Update the items below by changing each "white backdrop" to "white background", and leave every other word as it is.

DATA TO PROCESS:
--*--
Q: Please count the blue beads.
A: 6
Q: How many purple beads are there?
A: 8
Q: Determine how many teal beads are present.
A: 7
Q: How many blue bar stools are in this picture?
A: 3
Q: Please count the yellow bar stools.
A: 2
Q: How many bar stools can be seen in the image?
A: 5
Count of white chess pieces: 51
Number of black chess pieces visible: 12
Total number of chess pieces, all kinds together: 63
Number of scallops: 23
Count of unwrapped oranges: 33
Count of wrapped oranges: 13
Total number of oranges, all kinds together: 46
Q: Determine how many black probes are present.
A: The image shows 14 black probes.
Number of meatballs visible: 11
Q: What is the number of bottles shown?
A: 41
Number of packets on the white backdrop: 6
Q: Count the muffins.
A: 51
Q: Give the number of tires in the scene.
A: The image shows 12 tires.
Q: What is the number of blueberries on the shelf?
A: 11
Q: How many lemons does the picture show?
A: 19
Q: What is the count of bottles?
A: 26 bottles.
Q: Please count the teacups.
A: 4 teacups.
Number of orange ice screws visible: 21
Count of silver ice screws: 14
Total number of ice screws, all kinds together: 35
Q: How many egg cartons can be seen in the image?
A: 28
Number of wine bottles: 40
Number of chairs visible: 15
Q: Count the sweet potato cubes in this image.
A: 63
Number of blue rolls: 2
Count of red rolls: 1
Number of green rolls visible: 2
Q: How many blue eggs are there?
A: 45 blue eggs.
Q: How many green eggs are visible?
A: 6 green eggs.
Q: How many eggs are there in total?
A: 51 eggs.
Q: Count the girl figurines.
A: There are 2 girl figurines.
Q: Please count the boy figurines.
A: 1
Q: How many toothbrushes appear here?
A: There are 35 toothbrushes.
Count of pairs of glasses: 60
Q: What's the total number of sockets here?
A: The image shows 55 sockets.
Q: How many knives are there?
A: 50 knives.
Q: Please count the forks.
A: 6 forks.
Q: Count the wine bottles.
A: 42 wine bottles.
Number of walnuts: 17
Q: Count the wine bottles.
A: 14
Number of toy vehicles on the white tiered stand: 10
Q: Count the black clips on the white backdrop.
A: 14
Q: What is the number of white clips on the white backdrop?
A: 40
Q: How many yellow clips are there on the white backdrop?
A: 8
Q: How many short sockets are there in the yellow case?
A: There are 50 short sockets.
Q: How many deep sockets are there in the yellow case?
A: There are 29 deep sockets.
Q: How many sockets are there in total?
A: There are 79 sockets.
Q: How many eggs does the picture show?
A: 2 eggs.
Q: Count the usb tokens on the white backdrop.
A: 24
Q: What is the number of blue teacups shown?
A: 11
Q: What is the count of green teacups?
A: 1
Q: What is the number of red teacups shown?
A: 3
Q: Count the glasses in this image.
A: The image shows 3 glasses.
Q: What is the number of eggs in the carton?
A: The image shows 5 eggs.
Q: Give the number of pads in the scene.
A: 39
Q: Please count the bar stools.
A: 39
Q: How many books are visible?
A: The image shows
--*--
RESULT:
Q: Please count the blue beads.
A: 6
Q: How many purple beads are there?
A: 8
Q: Determine how many teal beads are present.
A: 7
Q: How many blue bar stools are in this picture?
A: 3
Q: Please count the yellow bar stools.
A: 2
Q: How many bar stools can be seen in the image?
A: 5
Count of white chess pieces: 51
Number of black chess pieces visible: 12
Total number of chess pieces, all kinds together: 63
Number of scallops: 23
Count of unwrapped oranges: 33
Count of wrapped oranges: 13
Total number of oranges, all kinds together: 46
Q: Determine how many black probes are present.
A: The image shows 14 black probes.
Number of meatballs visible: 11
Q: What is the number of bottles shown?
A: 41
Number of packets on the white background: 6
Q: Count the muffins.
A: 51
Q: Give the number of tires in the scene.
A: The image shows 12 tires.
Q: What is the number of blueberries on the shelf?
A: 11
Q: How many lemons does the picture show?
A: 19
Q: What is the count of bottles?
A: 26 bottles.
Q: Please count the teacups.
A: 4 teacups.
Number of orange ice screws visible: 21
Count of silver ice screws: 14
Total number of ice screws, all kinds together: 35
Q: How many egg cartons can be seen in the image?
A: 28
Number of wine bottles: 40
Number of chairs visible: 15
Q: Count the sweet potato cubes in this image.
A: 63
Number of blue rolls: 2
Count of red rolls: 1
Number of green rolls visible: 2
Q: How many blue eggs are there?
A: 45 blue eggs.
Q: How many green eggs are visible?
A: 6 green eggs.
Q: How many eggs are there in total?
A: 51 eggs.
Q: Count the girl figurines.
A: There are 2 girl figurines.
Q: Please count the boy figurines.
A: 1
Q: How many toothbrushes appear here?
A: There are 35 toothbrushes.
Count of pairs of glasses: 60
Q: What's the total number of sockets here?
A: The image shows 55 sockets.
Q: How many knives are there?
A: 50 knives.
Q: Please count the forks.
A: 6 forks.
Q: Count the wine bottles.
A: 42 wine bottles.
Number of walnuts: 17
Q: Count the wine bottles.
A: 14
Number of toy vehicles on the white tiered stand: 10
Q: Count the black clips on the white background.
A: 14
Q: What is the number of white clips on the white background?
A: 40
Q: How many yellow clips are there on the white background?
A: 8
Q: How many short sockets are there in the yellow case?
A: There are 50 short sockets.
Q: How many deep sockets are there in the yellow case?
A: There are 29 deep sockets.
Q: How many sockets are there in total?
A: There are 79 sockets.
Q: How many eggs does the picture show?
A: 2 eggs.
Q: Count the usb tokens on the white background.
A: 24
Q: What is the number of blue teacups shown?
A: 11
Q: What is the count of green teacups?
A: 1
Q: What is the number of red teacups shown?
A: 3
Q: Count the glasses in this image.
A: The image shows 3 glasses.
Q: What is the number of eggs in the carton?
A: The image shows 5 eggs.
Q: Give the number of pads in the scene.
A: 39
Q: Please count the bar stools.
A: 39
Q: How many books are visible?
A: The image shows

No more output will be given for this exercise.